The ball rebounds from a table edge and moves in an erratic and unpredictable way, changing direction in flight randomly. The trajectory that the ball moves on is impossible for normal ping pong balls, casting doubt as to whether these are really ping pong balls or whether they are something else. The FishPong UFOs are shaped like a white saucer, seen from above; or a long white cigar, seen from one end. FishPong officials deny the existance of UFOs, even though experienced FishPong players have seen them on more than one occassion.

The "Itis"

A condition affecting the server's ability to put the ball near the table, characterized by repeated attempts with identical failure modes.

The "bat"

Australian for the "paddle".

The "saboteur" (also known as the "sabby")

When a player goes oh-for-five on serves and then oh-for-five returning.

The "perfect saboteur" (the "perfect sabby")

When a player goes oh-for-five on serves and never hits the opponents table, followed by oh-for-five on returns in which the player never touches the ball. The eponymous saboteur was also a perfect saboteur.

The "half-saboteur" (the "half-sabby")

When a player goes oh-for-five on serves. Going oh-for-five on returns may also be called a half-sabby, but gentlemen will reserve use of the term for instances in which all or most of the serves were highly returnable, and only the receiver made errors.
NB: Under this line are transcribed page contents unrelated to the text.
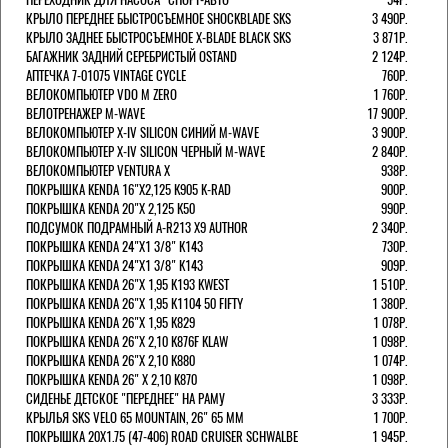
КРЫЛО ПЕРЕДНЕЕ БЫСТРОСЪЕМНОЕ SHOCKBLADE SKS
3 490Р.
КРЫЛО ЗАДНЕЕ БЫСТРОСЪЕМНОЕ X-BLADE BLACK SKS
3 871Р.
БАГАЖНИК ЗАДНИЙ СЕРЕБРИСТЫЙ OSTAND
2 124Р.
АПТЕЧКА 7-01075 VINTAGE CYCLE
760Р.
ВЕЛОКОМПЬЮТЕР VDO M ZERO
1 760Р.
ВЕЛОТРЕНАЖЕР M-WAVE
17 900Р.
ВЕЛОКОМПЬЮТЕР X-IV SILICON СИНИЙ M-WAVE
3 900Р.
ВЕЛОКОМПЬЮТЕР X-IV SILICON ЧЕРНЫЙ M-WAVE
2 840Р.
ВЕЛОКОМПЬЮТЕР VENTURA Х
938Р.
ПОКРЫШКА KENDA 16"Х2,125 K905 K-RAD
900Р.
ПОКРЫШКА KENDA 20"Х 2,125 K50
990Р.
ПОДСУМОК ПОДРАМНЫЙ A-R213 X9 AUTHOR
2 340Р.
ПОКРЫШКА KENDA 24"Х1 3/8" K143
730Р.
ПОКРЫШКА KENDA 24"Х1 3/8" K143
909Р.
ПОКРЫШКА KENDA 26"Х 1,95 K193 KWEST
1 510Р.
ПОКРЫШКА KENDA 26"Х 1,95 K1104 50 FIFTY
1 380Р.
ПОКРЫШКА KENDA 26"Х 1,95 K829
1 078Р.
ПОКРЫШКА KENDA 26"Х 2,10 K876F KLAW
1 098Р.
ПОКРЫШКА KENDA 26"Х 2,10 K880
1 074Р.
ПОКРЫШКА KENDA 26" Х 2,10 K870
1 098Р.
СИДЕНЬЕ ДЕТСКОЕ "ПЕРЕДНЕЕ" НА РАМУ
3 333Р.
КРЫЛЬЯ SKS VELO 65 MOUNTAIN, 26" 65 ММ
1 700Р.
ПОКРЫШКА 20X1.75 (47-406) ROAD CRUISER SCHWALBE
1 945Р.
The "perfect half-saboteur" (the "perfect half-sabby")

When a player goes oh-for-five on serves, never even hitting the opponents table. Also known as "the demoralizer" and "the spirit crusher", a perfect half-sabby can do substantially more damage to a team's morale than a mere half-sabby in which the opposing team simply fielded well.

The encyclopedia

A series of successively awful serves, each with its own particular pathology. The encyclopedia, so called, because the series catalogs the wide array of different failure modes.